I have long argued with some of my learned colleagues regarding the definition of the term ‘interim’. For me, an interim contractor is someone who either a) fills a permanent role while the full time staff member is absent (maternity leave, illness etc) or b) to temporarily fill a vacant role. What an interim is not - to my mind - is a consultant. A consultant is an individual with specialist skills who is brought in to create and deliver a defined piece of work. Understanding and utilising the difference is where companies can have their cake.
Solution: using a company with a portfolio of clients and various resources deployed to the project as appropriate.
A company wouldn’t approach a management consultancy and request a resource to work for them delivering a project on a PAYE contract, so why do it with any limited company, as the same rules apply.

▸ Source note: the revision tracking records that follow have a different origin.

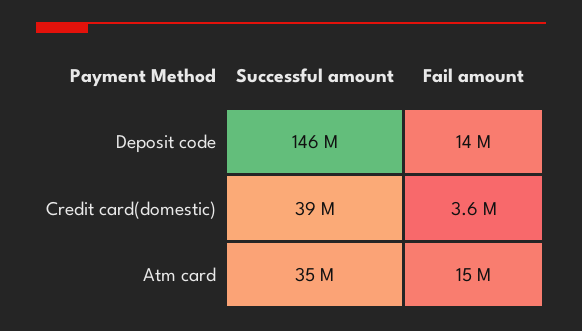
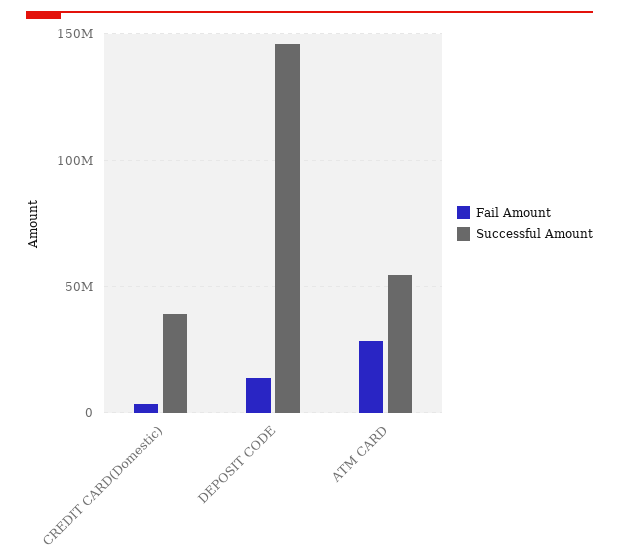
  {
    "Successful amount": {
      "Deposit code": 146000000,
      "Credit card(domestic)": 39000000,
-     "Atm card": 35000000
+     "Atm card": 55000000
    },
    "Fail amount": {
      "Deposit code": 14000000,
      "Credit card(domestic)": 3600000,
-     "Atm card": 15000000
+     "Atm card": 30000000
    }
  }

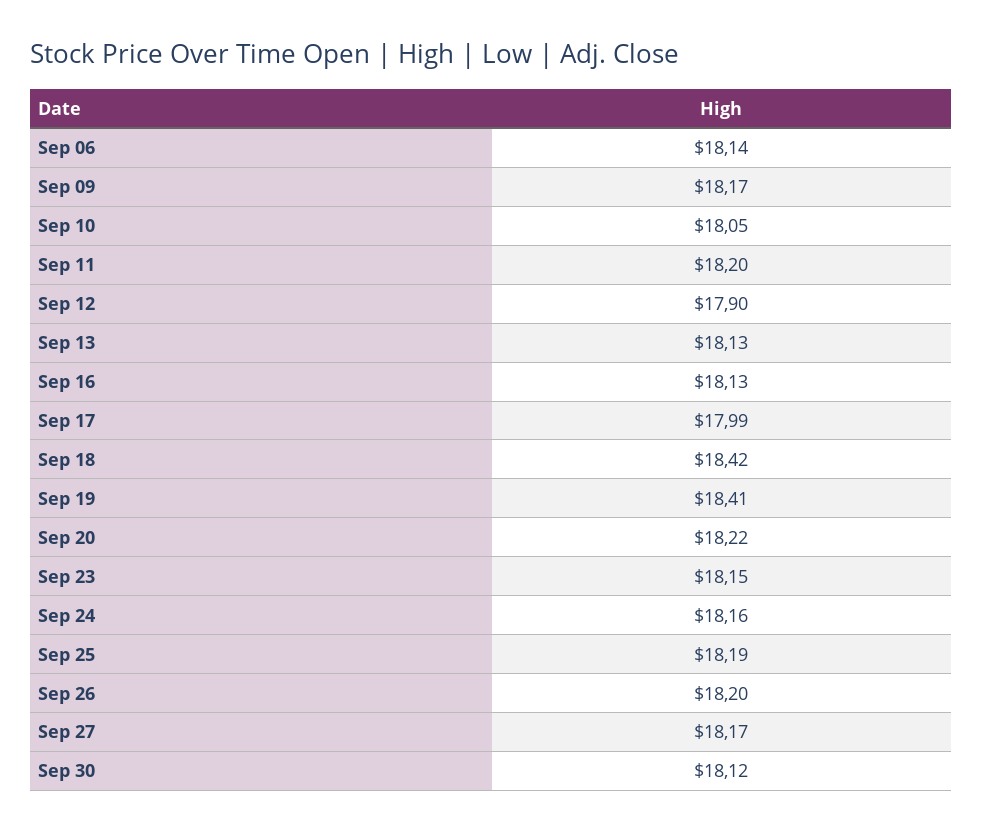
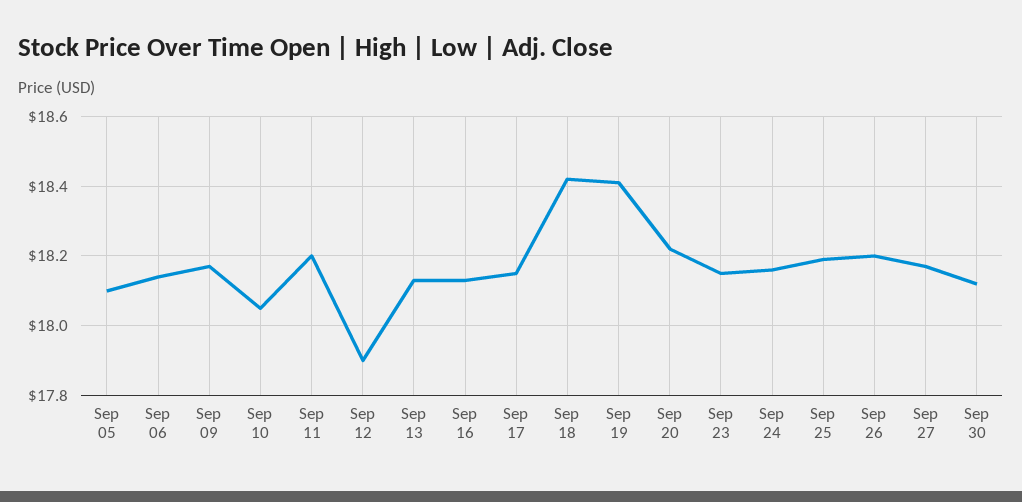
  {
    "Sep 06": 18.14,
    "Sep 09": 18.17,
    "Sep 10": 18.05,
    "Sep 11": 18.2,
    "Sep 12": 17.9,
    "Sep 13": 18.13,
    "Sep 16": 18.13,
-   "Sep 17": 17.99,
+   "Sep 17": 18.15,
    "Sep 18": 18.42,
    "Sep 19": 18.41,
    "Sep 20": 18.22,
    "Sep 23": 18.15,
    "Sep 24": 18.16,
    "Sep 25": 18.19,
    "Sep 26": 18.2,
    "Sep 27": 18.17,
-   "Sep 30": 18.12
+   "Sep 30": 18.12,
+   "Sep 05": 18.1
  }

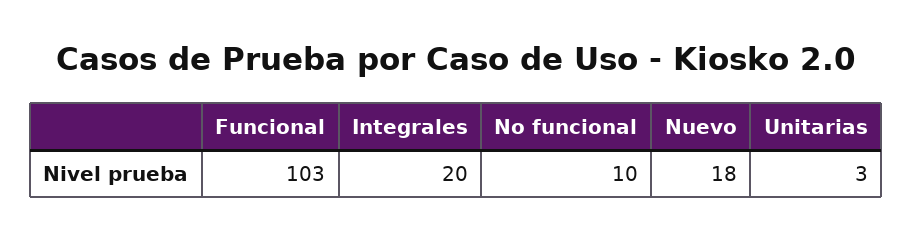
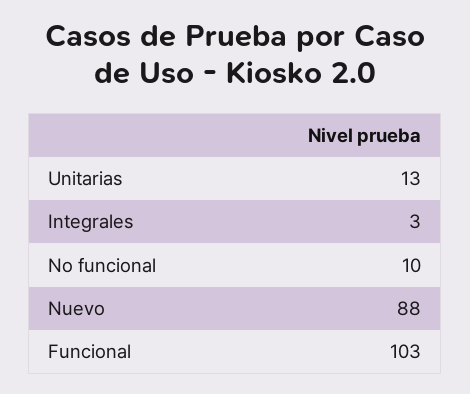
  {
    "Funcional": 103,
-   "Integrales": 20,
+   "Integrales": 3,
    "No funcional": 10,
-   "Nuevo": 18,
+   "Nuevo": 88,
-   "Unitarias": 3
+   "Unitarias": 13
  }

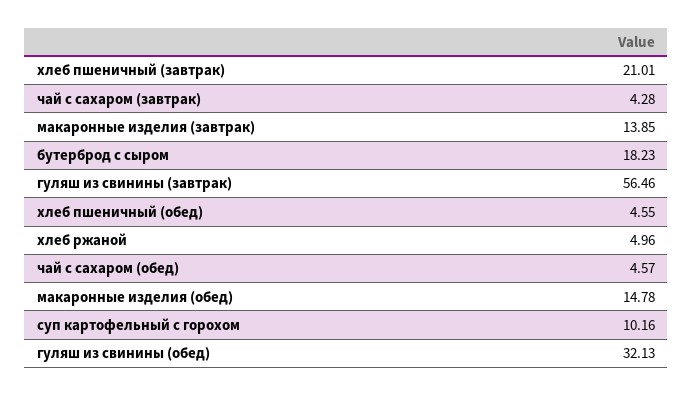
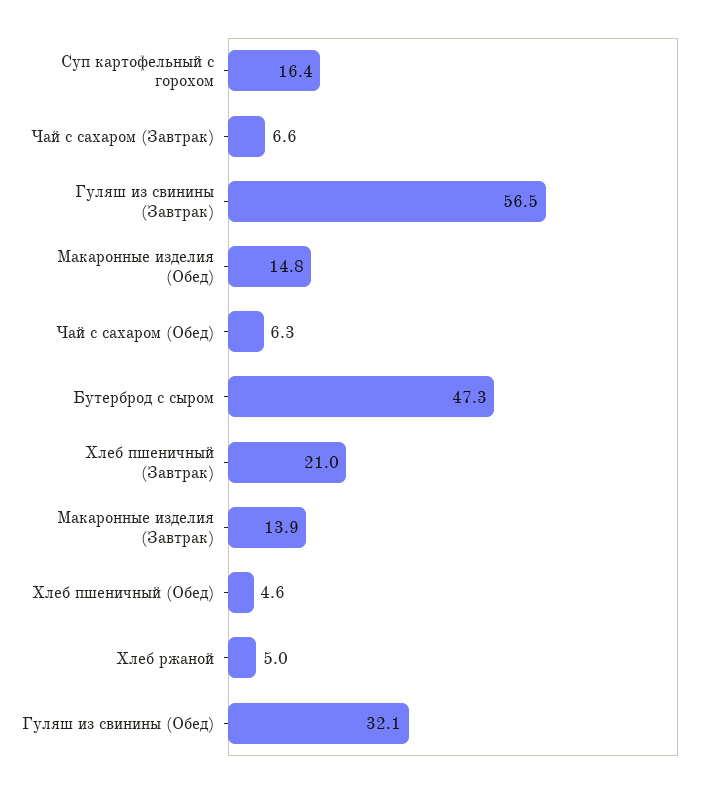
  {
    "хлеб пшеничный (завтрак)": 21.01,
-   "чай с сахаром (завтрак)": 4.28,
+   "чай с сахаром (завтрак)": 6.6,
    "макаронные изделия (завтрак)": 13.85,
-   "бутерброд с сыром": 18.23,
+   "бутерброд с сыром": 47.3,
    "гуляш из свинины (завтрак)": 56.46,
    "хлеб пшеничный (обед)": 4.55,
    "хлеб ржаной": 4.96,
-   "чай с сахаром (обед)": 4.57,
+   "чай с сахаром (обед)": 6.3,
    "макаронные изделия (обед)": 14.78,
-   "суп картофельный с горохом": 10.16,
+   "суп картофельный с горохом": 16.4,
    "гуляш из свинины (обед)": 32.13
  }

Let me explain by example:
I was recently asked do a distinct short term project on a part time, PAYE basis. Trying to operate it on a 2-days-per-week PAYE given the tight deadlines wasn’t practical - as well as giving my accountant a migraine trying to sort out the tax. I pointed out that JM Consulting ( my company) has a portfolio of projects and I use a network of associates with different skills and a scale of fees: therefore doing the piece of work would clearly be outside IR35, cost effective and more efficient… SIMPLES.
The client agreed this was the best course of action, but her procurement department wasn’t having any of it - so the poor woman ended up burning the midnight oil, doing it herself.